In this project, we asked the question ‘How do combinations of different parental genes in hybrid primates (admixed individuals resulting from interbreeding between different species) affect a hybrid individual’s susceptibility to pathogenic disease?’ This project was motivated by an 2016-2019 outbreak of Yellow Fever virus (YFV) in large urban centers of southeastern Brazil, including the cities of São Paulo and Rio de Janeiro. YFV is transmitted to human and non-human primate hosts by mosquitos and human symptoms of YFV infections range from mild flu-like symptoms to severe hemorrhages and liver disease to death. Additionally, this last YFV outbreak in Brazil caused alarming amounts of human and non-human primate infections and deaths. Marmoset species (genus Callithix) are small, charismatic primates found in northeast, central, and southeast Brazil, and frequently interact with humans either as illegal pets or by commonly inhabiting urban areas. Marmoset species hybridize naturally, but as a result of the illegal pet trade, southeast Brazil, also where recent YFV outbreaks occurred, is a hotspot of marmoset primate human-driven (anthropogenic) hybridization. These anthropogenic hybrids live among humans in the highly urbanised areas of southeastern Brazil. Marmosets in general, but especially their hybrids seem relatively tolerant of YFV infections in comparison to other Brazilian primates. This observation motivated this project in using marmosets as models to understand the immunogenetics of hybrid susceptibility to hybrid disease.
Our aims were to specifically focus our study of marmosets on an immunogenetics region called the Major Histocompatibility Complex (MHC) class I. The MHC (in humans called HLA-human leukocyte antigen) essentially determines immune responsiveness and is associated with many diseases due to its enormous genetic variability (multiple alleles) and genomic diversity (differential gene content). Notably, such polymorphisms are associated with susceptibility and resistance to numerous infectious diseases within and across natural populations. The marmoset MHC class I region is made up of three large segments of which we proposed to work with a section called Caja-G/F which is 854,000 bases and contains several “classical” (ie polymorphic) MHC class I genes. In this project, we are applying a set of molecular biology and computational approaches to study the overall MHC class I gene family and other immune genes as well as the virome (full viral host complement) of marmosets.
The proposed work was organized into four scientitific objectives:
Aim 1 – Investigate the genetic diversity of the Caja-G/F segment and Caja-G genes in wild Callithrix.
Aim 2 – Determine how evolutionary forces shape the genetic diversity of the Caja-G/F segment and Caja-G
genes in wild Callithrix hybrids and non-hybrids.
Aim 3 – Reconstruct the evolutionary history of Callithrix species using the Caja-G/F segment.
Aim 4 – Determine the association of Caja-G/F segment haplotypes and Caja-G genotypes with susceptibility to pathogenic disease.

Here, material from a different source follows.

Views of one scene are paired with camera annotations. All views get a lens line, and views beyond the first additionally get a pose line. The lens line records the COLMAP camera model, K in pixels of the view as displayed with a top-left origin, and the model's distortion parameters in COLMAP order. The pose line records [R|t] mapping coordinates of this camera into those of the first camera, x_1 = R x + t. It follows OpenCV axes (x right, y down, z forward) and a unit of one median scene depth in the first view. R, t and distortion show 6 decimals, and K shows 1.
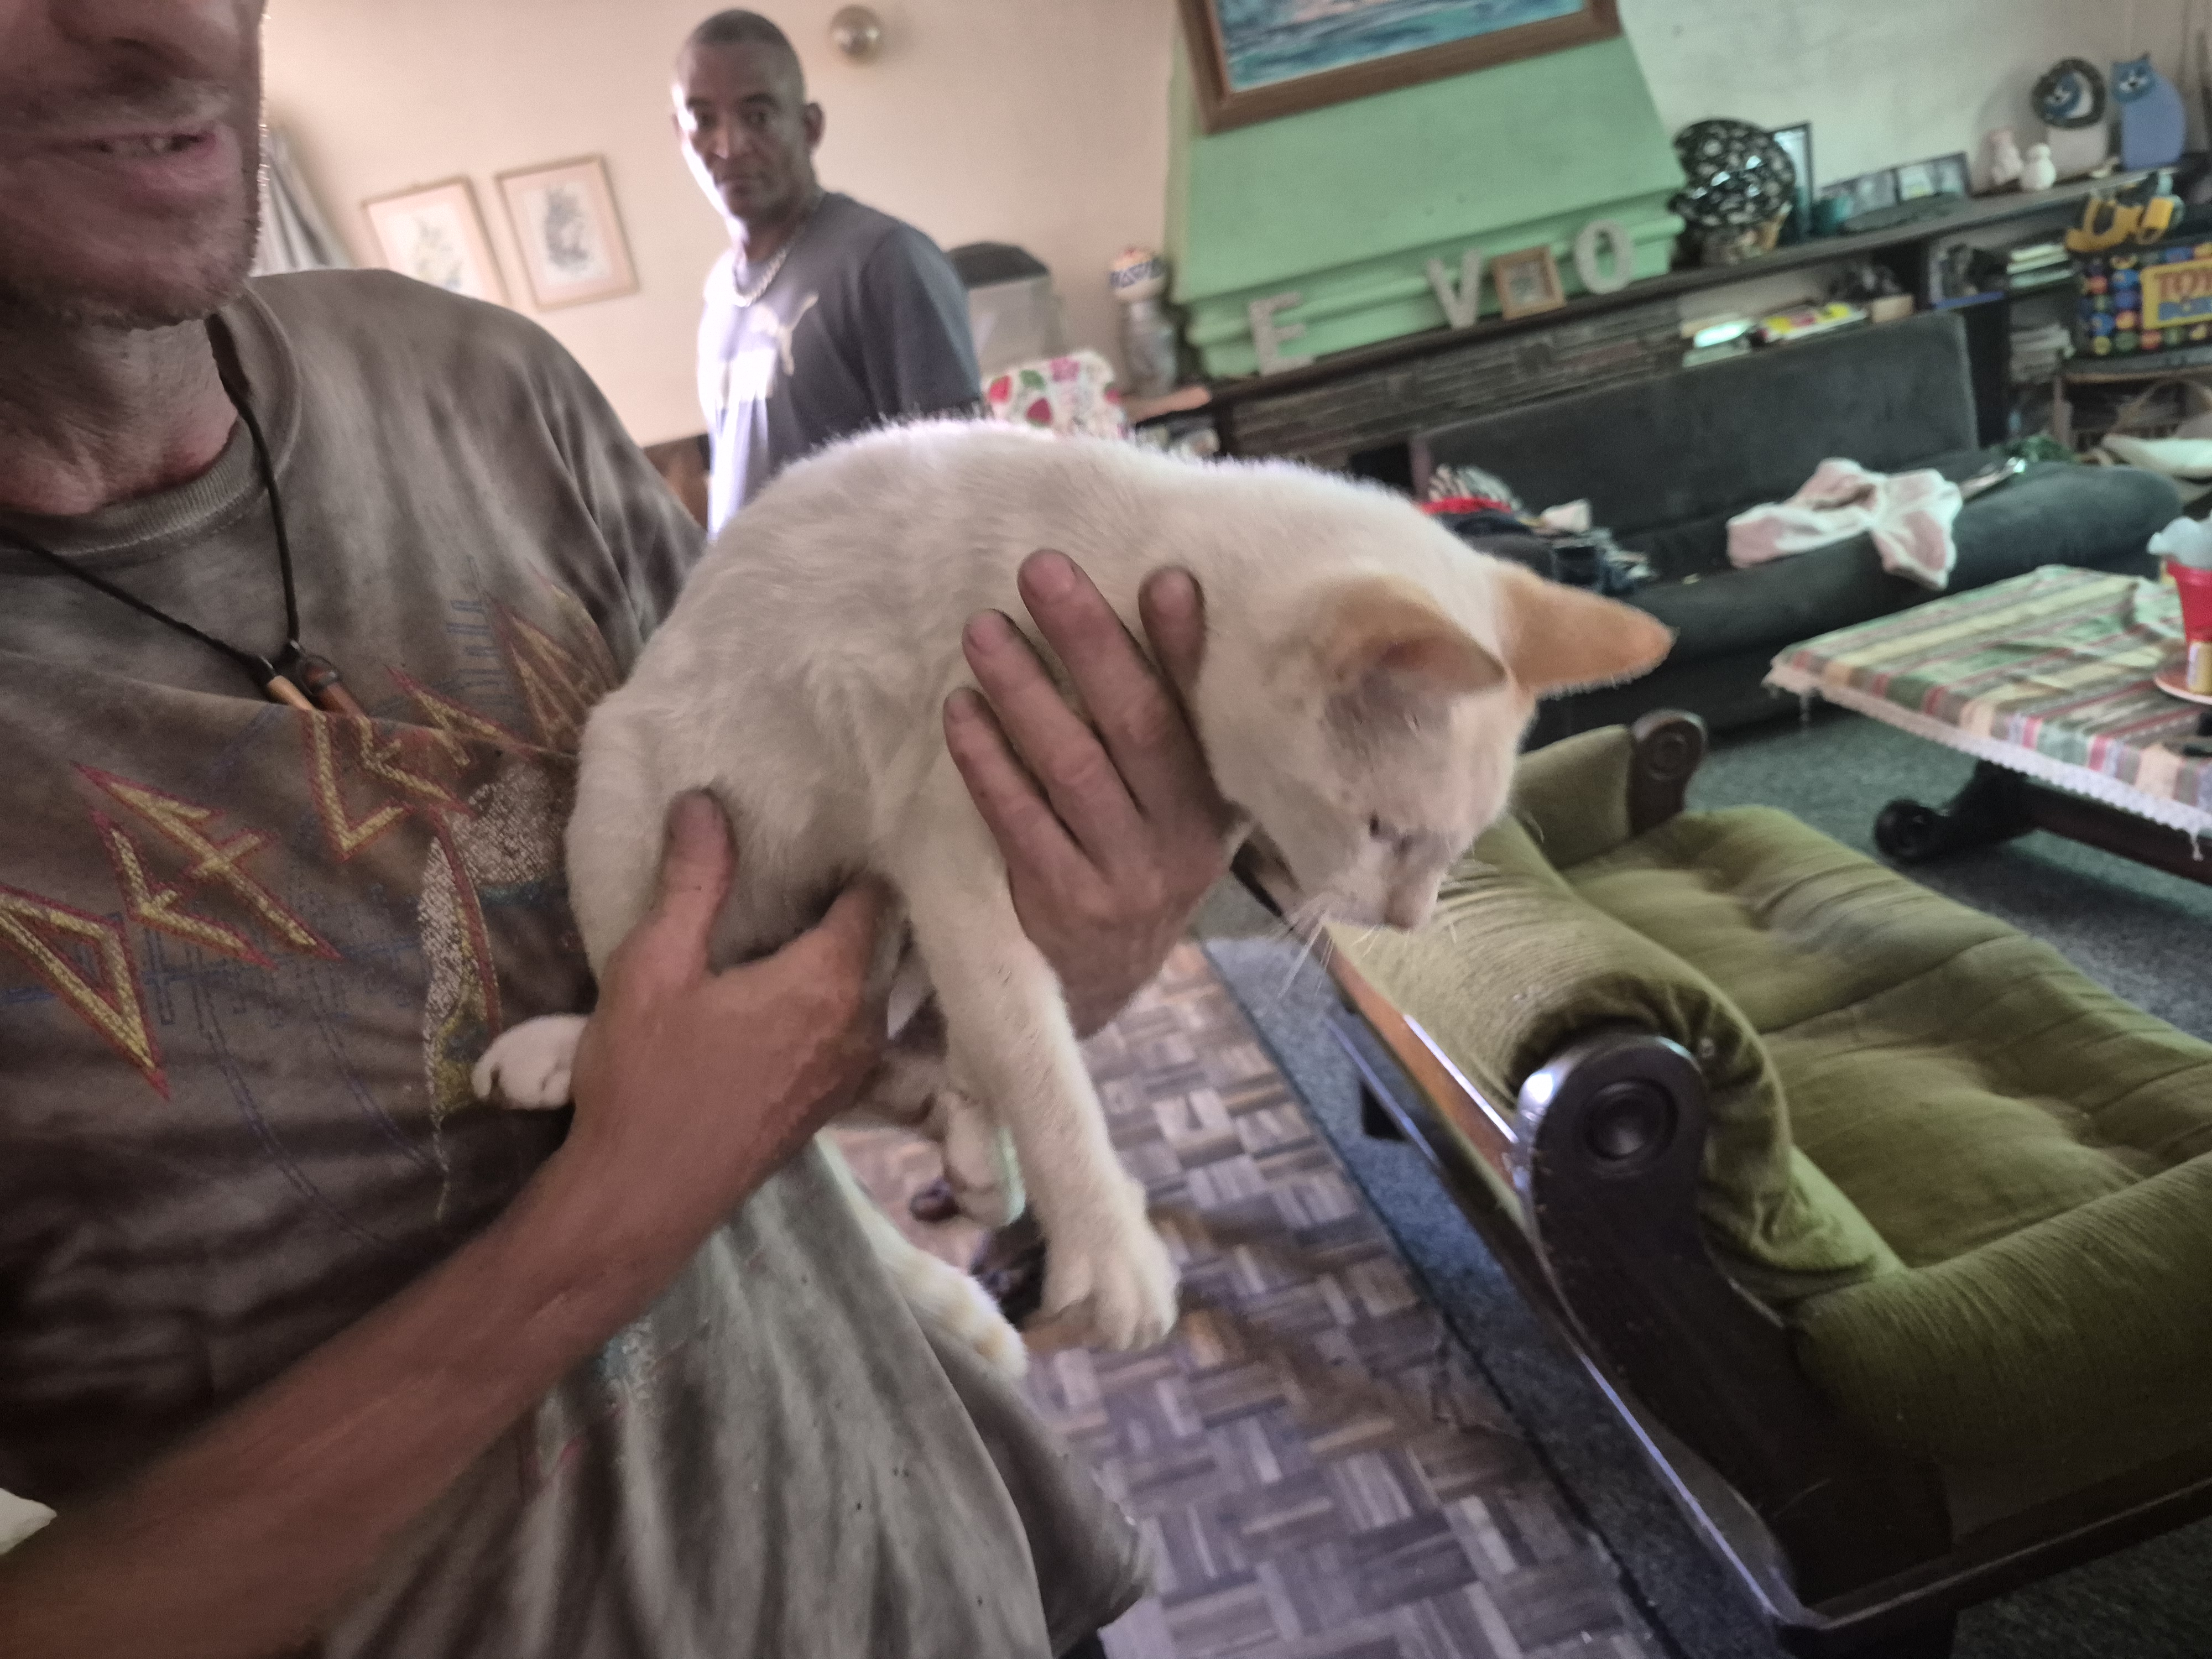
lens RADIAL K [[1479.7, 0, 1106.0], [0, 1479.7, 829.5], [0, 0, 1]] dist [-0.001717, -0.003623]
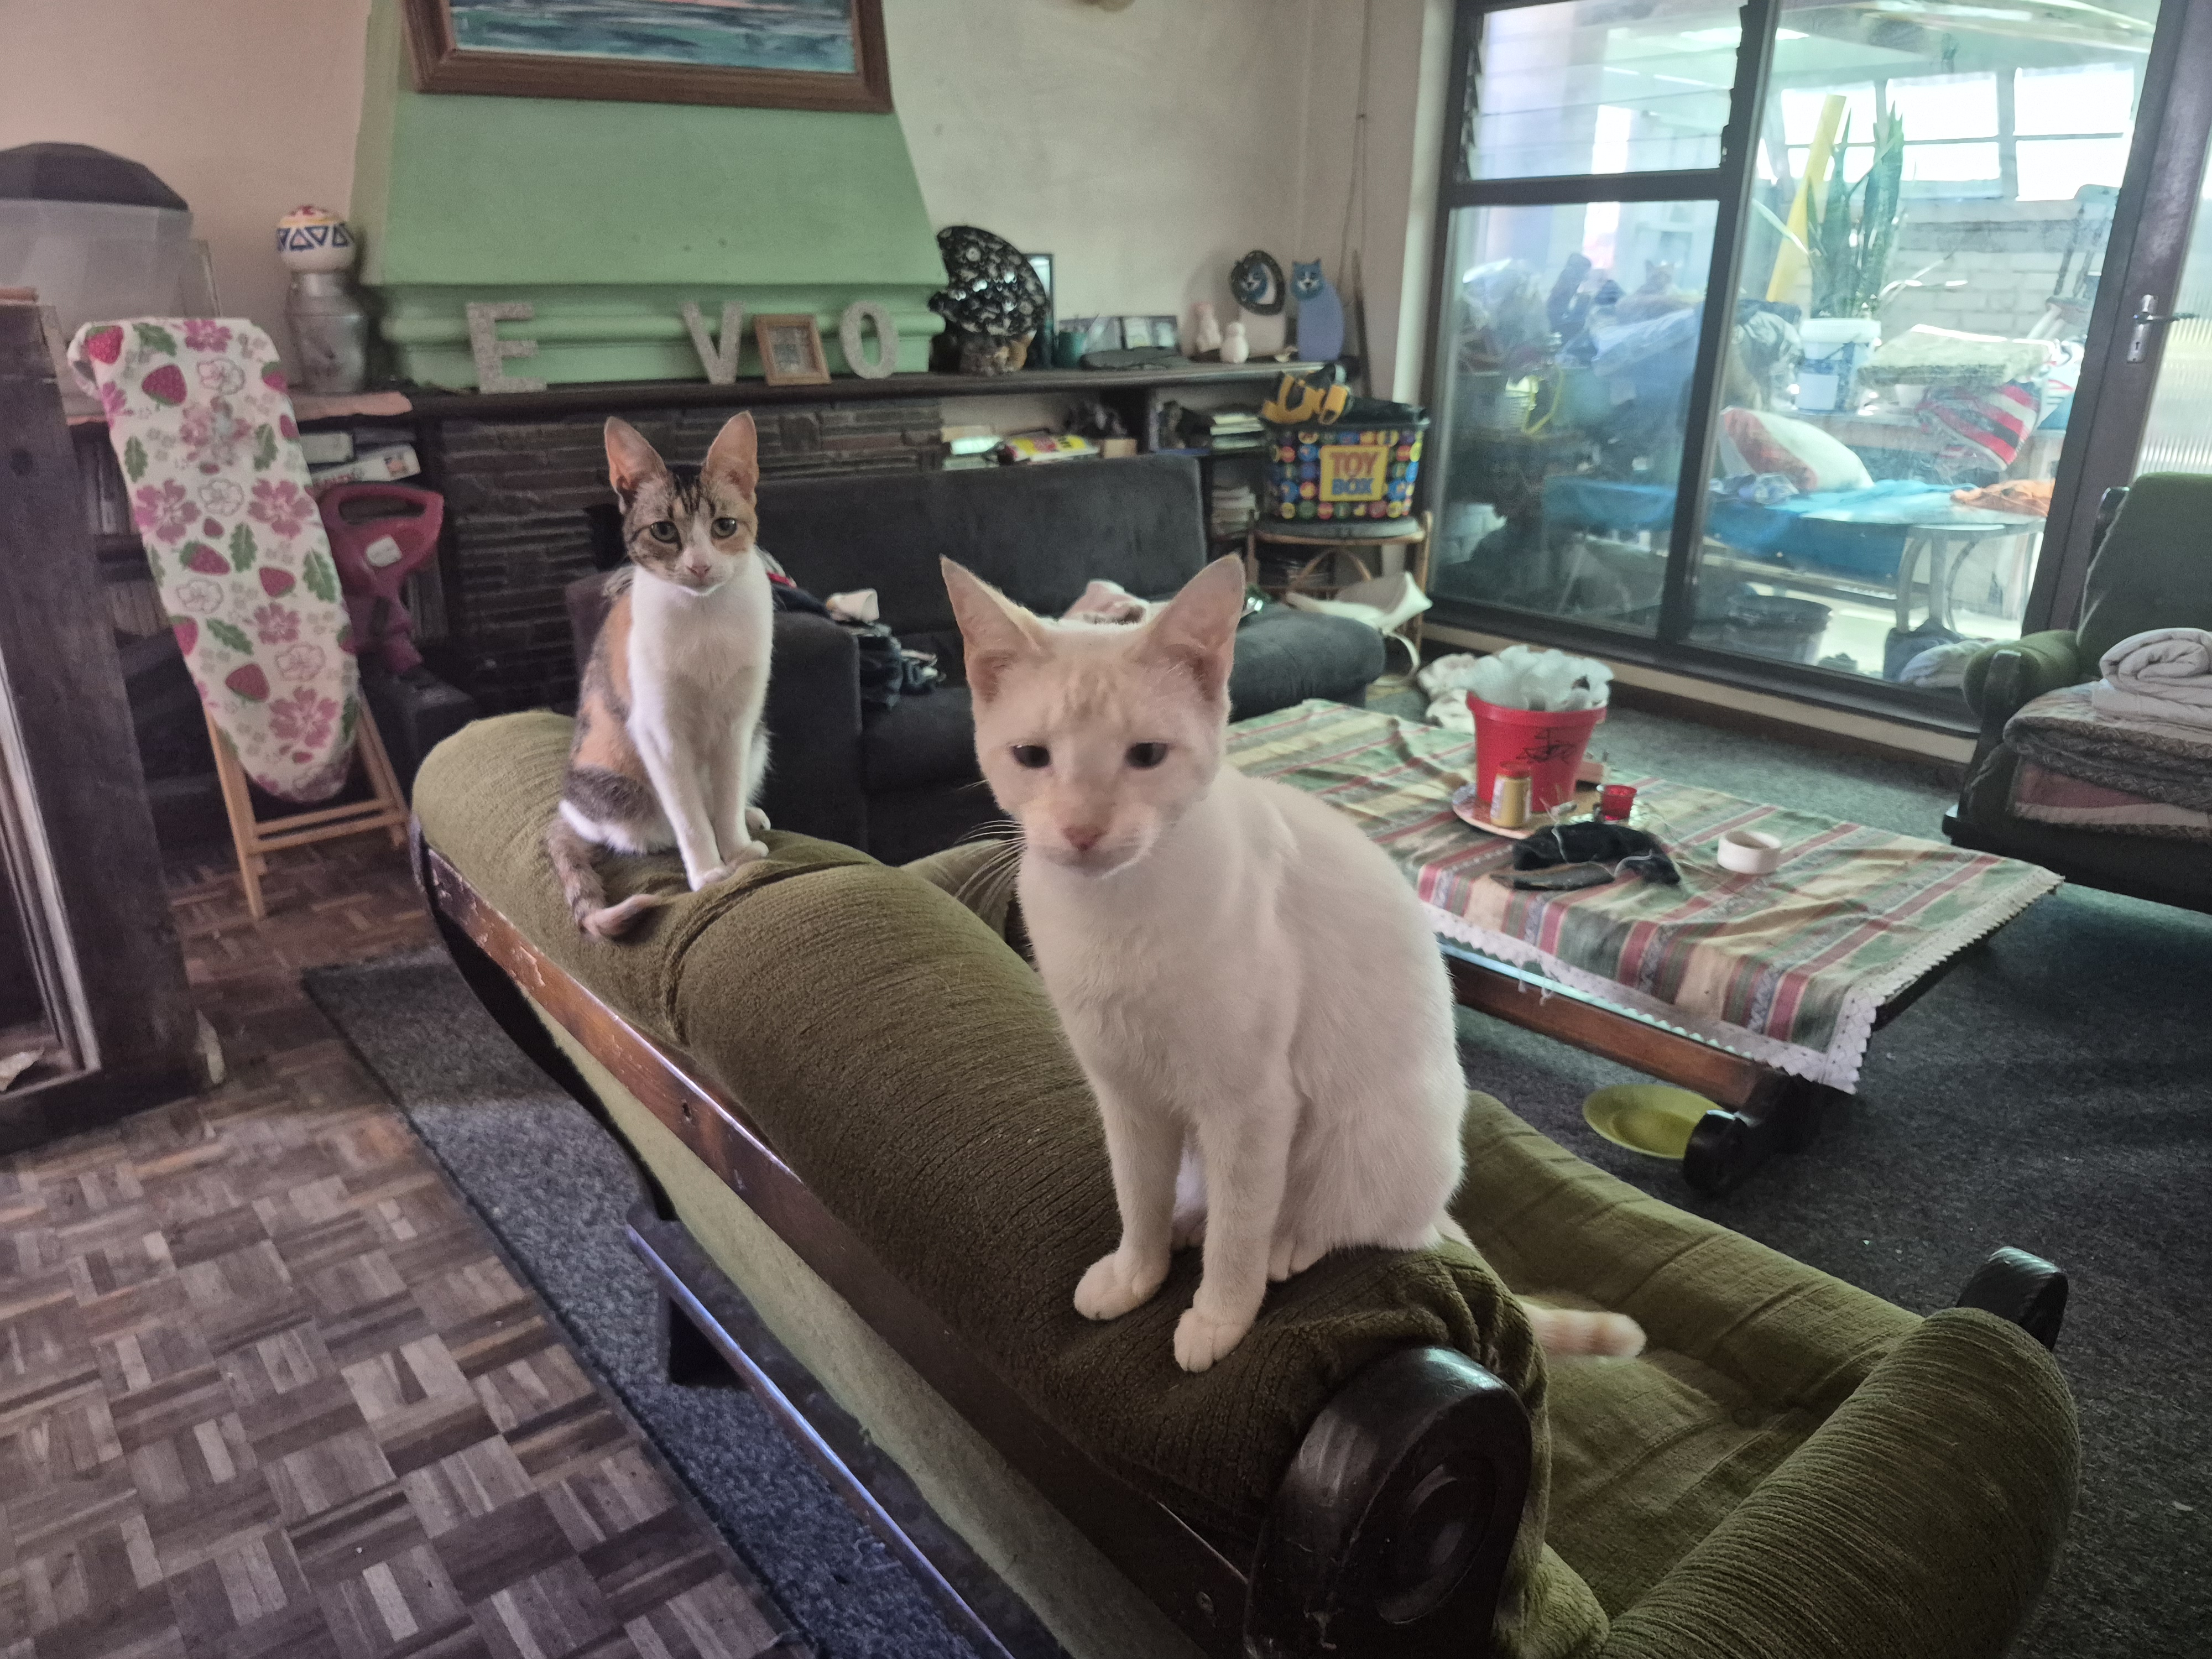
lens RADIAL K [[1494.6, 0, 1076.3], [0, 1494.6, 846.5], [0, 0, 1]] dist [0.082196, -0.123088]
pose [[0.867200, 0.032699, 0.496886, -0.016314], [-0.002797, 0.998146, -0.060804, -0.007130], [-0.497953, 0.051340, 0.865683, 0.120205]]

We still maintain these aims, but are also expanding them to several other immunogenetics regions and genes for marmosets.
This work is continuing after the end of the formal MSCA granting period, and final results conclusions for this project will be updated later on. The results of this project will be significant for epidemiology and public health. Mathematical models used to predict disease transmission in both Brazil and Europe would benefit by integration of our results on potential wildlife hosts of viruses transmitted by mosquitos and other insects. As current efforts to control transmission of such viruses mainly center on vector control, data on potential wildlife reservoirs may be useful to update control guidelines of human population exposure to reservoirs. Such guideline updates may carry important implications for transport of viruses via travel between Brazil and Europe and subsequent viral transmission in Europe.